Con lo Stato italiano nasce anche la ''questione meridionale''. Nell' Italia dei contadini e delle parlate regionali, la divisione piu' netta era comunque quella che correva fra il nord e il sud del Paese. Questa spaccatura, in realta', era sempre esistita: il nord aveva conosciuto i liberi comuni, il sud no; il nord era ricco di citta', il sud era una terra di piccole borgate agricole; nel nord si sviluppavano traffici e manifatture, mentre nel sud dominava il latifondo. Non solo: erano stati soprattutto i patrioti del centro-nord a battersi per l' unita', mentre i poveri contadini meridionali, affamai di terra, avevano visto sfumare le speranze di riscatto sociale nutrire in occasione della spedizione garibaldina. Laddove avevano cercato di unire alla lotta per l' unita' d' Italia quella per una maggiore giustizia sociale, infatti, erano stati duramente messi a tacere dall' esercito garibaldino. Per i contadini del sud lo stato italiano rappresentava solo un nuovo cumulo di imposizioni: fra queste una delle piu' avversate era l' obbligo del servizio militare, che toglieva braccia preziose al lavoro nei campi. Fu quindi facile, per i numerosi gruppi filoborbonici e clericali rimasti nel sud, sfruttare il malcontento popolare e aizzare le masse contadine contro il nuovo regno, facendo scoppiare una vera e propria guerra civile che vide lo scontro fra l' esercito italiano e numerose bande di contadini ribelli.

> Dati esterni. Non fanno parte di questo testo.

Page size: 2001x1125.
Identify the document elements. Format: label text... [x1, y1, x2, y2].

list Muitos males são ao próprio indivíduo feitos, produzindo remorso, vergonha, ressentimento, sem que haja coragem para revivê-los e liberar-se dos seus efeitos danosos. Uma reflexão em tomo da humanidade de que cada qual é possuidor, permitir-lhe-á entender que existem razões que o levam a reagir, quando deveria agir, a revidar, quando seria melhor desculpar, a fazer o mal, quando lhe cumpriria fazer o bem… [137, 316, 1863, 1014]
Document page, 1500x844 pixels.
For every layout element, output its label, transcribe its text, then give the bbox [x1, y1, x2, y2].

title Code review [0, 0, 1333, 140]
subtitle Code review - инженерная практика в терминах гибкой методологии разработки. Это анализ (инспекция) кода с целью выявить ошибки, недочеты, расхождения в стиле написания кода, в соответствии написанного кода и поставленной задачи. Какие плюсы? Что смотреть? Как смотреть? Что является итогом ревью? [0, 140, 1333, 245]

TANTE ITALIE DIVISE DA LINGUE,ABITUDINI, TRADIZIONI



Sul territorio italiano convivevano culture, abitudini di vita, tradizioni, persino lingue (dialetti) profondamente diverse, e gli italiani non avevano alcun interesse a perdere queste identita' locali.Per la maggior parte di loro lo stato unitario rappresentava ,infatti, un'entita' astratta,priva di riscontro reale nella vita di tutti i giorni, che da tempi immemorabili si svolgeva nel limitato orizzonte di una piccola citta' o di un borgo rurale.

Il sistema dei trasporti non agevolava certo l' unificazione del paese: le strade erano poche e in pessime condizioni; le ferrovie erano ancora scarse, soprattutto nel meridione,e non collegavano fra loro i diversi stati da cui l'Italia era stata composta fino sino 1861







BRIGANTAGGIO MERIDIONALE:


Fenomeno politico-sociale diffuso nelle campagne del Mezzogiorno all' indomani dell' Unita' Italia, che associo' le forme tradizionali del ribellismo contadino ad una violenta protesta contro lo stato italiano, appena costituito, favorita dall' appoggio dei Borbone e del governo pontificio.


Il brigantaggio mise radici sulle condizioni materiali e morali in cui vivevano le popolazioni del Meridione ed esplose contro lo stato unitario, che aveva imposto misure amministrative e fiscali considerate esose e punitive. La dissoluzione dell' esercito borbonico, che reclutava truppe tra i contadini poveri, l' abolizione dei vantaggi dell' ordinamento feudale per i contadini, lì introduzione della leva obbligatoria furono alcune delle regioni che scatenarono il brigantaggio.


Le bande di briganti colpirono con attacchi e imboscate i soldati e le forze di polizia, assassinando chi si era espresso a favore dello stato italiano e commettendo atti di brutale violenza. La risposta del Governo fu prevalentemente repressiva: fu inviato un ingente corpo di spedizione al comando del generale Enrico Cialdini e quindi del generale Alfonso La Marmora, e furono emanate leggi eccezionali (legge Pica del 1863) sotto la giurisdizione dei tribunali militari. Vennero comminate oltre 7.000 condanne a morte e uccisi piu' di 5.000 banditi; diversi paesi che avevano solidarizzato con i briganti furono incendiati.